7.-Princípio da Renovação - Bombardear sempre com novas notícias (sobre o inimigo escolhido) para que o receptor não tenha tempo de pensar, será sufocado por elas.
8.-Princípio do Verosímil - Discutir a informação com diversas interpretações de especialistas, todas contra o inimigo escolhido. O objectivo deste debate é que o receptor, não perceba que o assunto interpretado não é verdadeiro.
9.-Princípio do Silêncio - Ocultar toda a informação que não seja conveniente.
10.-Princípio da Transferência - Potencializar um facto presente com um facto passado.
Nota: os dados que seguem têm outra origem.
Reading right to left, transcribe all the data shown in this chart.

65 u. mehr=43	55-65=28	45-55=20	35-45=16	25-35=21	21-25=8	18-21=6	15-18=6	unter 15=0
Sempre que se noticia um facto, refere-se outro facto que tenha acontecido antes.
11.-Princípio de Unanimidade - Busca convergência em assuntos de interesse geral apoderando-se do sentimento produzido por estes e coloca-os em oposição ao inimigo escolhido.
Vivemos um tempo em que a doutrina é a do politicamente correcto.
E o politicamente correcto é a manipulação da iniciativa, do associativismo e do instinto gregário que propicie o “nós” social ou familiar. É muito mais simples controlar o indivíduo do que um grupo em que se encontre integrado.
Qualquer afronta ao “politicamente correcto” determina a censura formal através dos mecanismos colectivos, ou, e aqui entram as redes sociais, a censura informal, muito mais violenta e ofensiva, aplicada por indivíduos sem escrúpulos, nem sequer um rosto.
E o fabiano sente-se isolado. encolhe-se e pactua.
Quanto ao texto, eu resumi-lo-ia numa opção que cada um faz em cada momento, uma opção de vida e de posicionamento social, com consequências naturais: “Quem opta por viver como rato, só pode esperar ter uma morte de rato”.
Agora, porquê os livros que aconselhei?
Porque o Principezinho celebra o amor e a partilha, a candura de uma rosa, mesmo quando tem espinhos; O Príncipe… bem, o Maquiavel postula que consegues maior fidelidade quando fores temido (na reacção) do que quando és amado; e na Arte da Guerra, Sun Tzu alerta-te para quando, como e onde entras em combate, para vencer.
Na minha desinformada opinião, a trilogia bastante para os “tempos que correm”.
E deve-se ao Exupery a frase: “Ter um amigo não é coisa de que todos podem gabar-se”.
Não se fazem amigos nas redes sociais.
A amizade estabelece-se e consolida-se com “olhos nos olhos”, com o aperto de mão, físico e não virtual.
A caça terá que abrir, um dia destes.
Abraço
(Fernando G Freitas)
Olá Luiz, bom dia,
Agradeço o teu envio, o qual me deu alguma satisfação por não ter qualquer conta nas redes sociais, com exceção claro, do what's up, onde apenas tenho três grupos: o da turma do técnico, o dos meus filhos e um de trabalho associado a Nacala.
Efetivamente os trauliteiros deste mundo encontraram finalmente as suas piscinas de lama. Apenas discordo de um ponto do artigo, o qual pretende associar a "geração rasca", agora "à rasca", em exclusivo aos trauliteiros. Penso que é uma associação redutora e escamoteia a triste realidade dos tempos que correm: o trauliteirismo infelizmente atravessa todas as idades, apenas nos tempos que correm, encontrou uma trincheira onde anonimamente despejam a sua bílis e rancor.
Esperemos que como tantas outras modas incompreensíveis, esta também passe e reponha alguns valores básicos que deverão distinguir-nos dos mais básicos seres selvagens que co habitam o nosso planeta.